Deutsch-Türkischer ITK-Gipfel
Türkische Aussteller sind seit mehr als 20 Jahren auf der CeBIT vertreten und dürfen sich im kommenden Jahr auf einen Sonderstatus freuen. Zu wünschen wäre den Türken, dass ihre Stände besser besucht sein werden als jene Spaniens Anfang März dieses Jahres. Unweit des Trubels am großen BITKOM-Stand war an den Ständen das südeuropäischen Landes häufig vor allem eines zu beobachten: gähnende Leere.
"Das Partnerjahr ist auch ein hervorragender Anlass, um mit den Regierungen beider Länder über Hightech-Strategien und Wirtschaftspolitik zu sprechen", sagte BITKOM-Präsident August-Wilhelm Scheer am Mittwoch. Zum Deutsch-Türkischen ITK-Gipfel am Eröffnungstag der CeBIT 2011 werden hochrangige Regierungsmitglieder beider Länder erwartet.

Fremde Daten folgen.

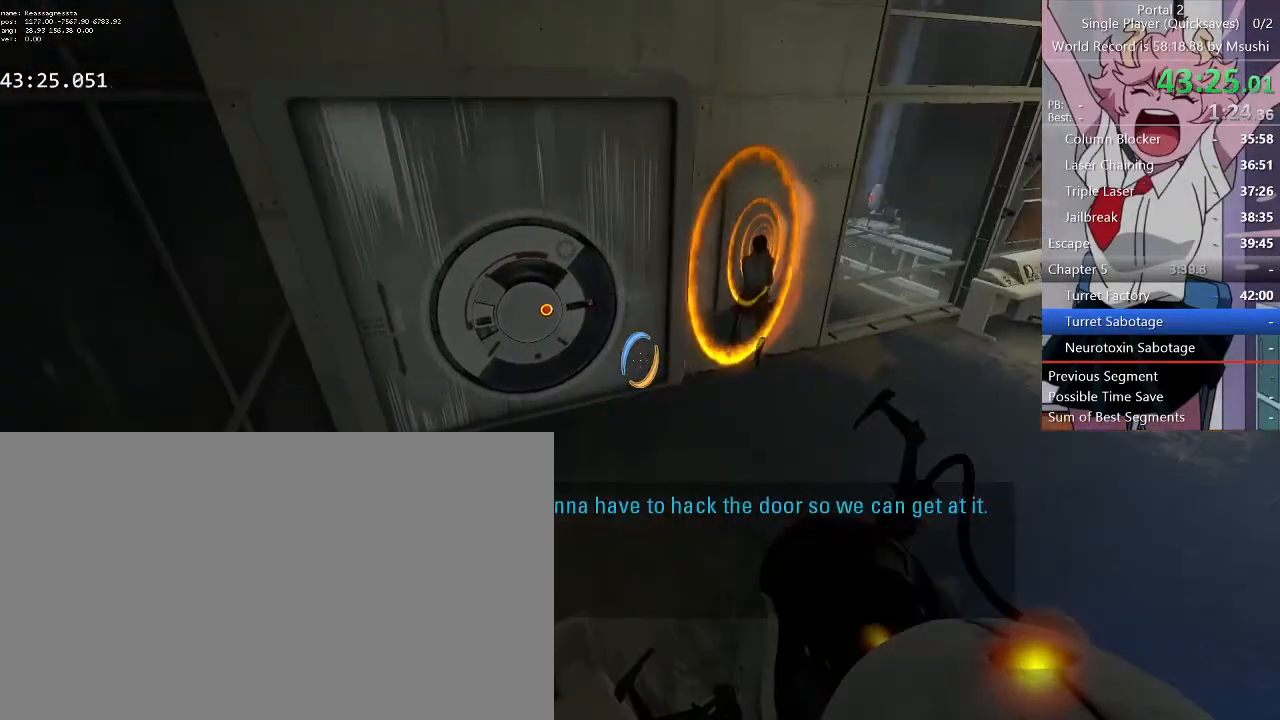
{"keys": [], "mouse": [], "events": []}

Der türkische Markt für IT und Telekommunikation legt derzeit stark zu. Für 2010 rechnet das internationale Marktforschungsinstitut EITO mit einem Wachstum von 8 Prozent auf 20 Milliarden Euro. Damit wächst die Türkei stärker als die meisten EU-Länder. Im vergangenen Jahr stieg das Umsatzvolumen trotz der Wirtschaftskrise um 2 Prozent auf 18 Milliarden Euro. IT-Outsourcing und Investitionen in die Telekommunikationsinfrastruktur sind die wichtigsten Wachstumstreiber.
Die Deutsche Messe AG veranstaltet in der türkischen Metropole Istanbul auch einen CeBIT-Ableger.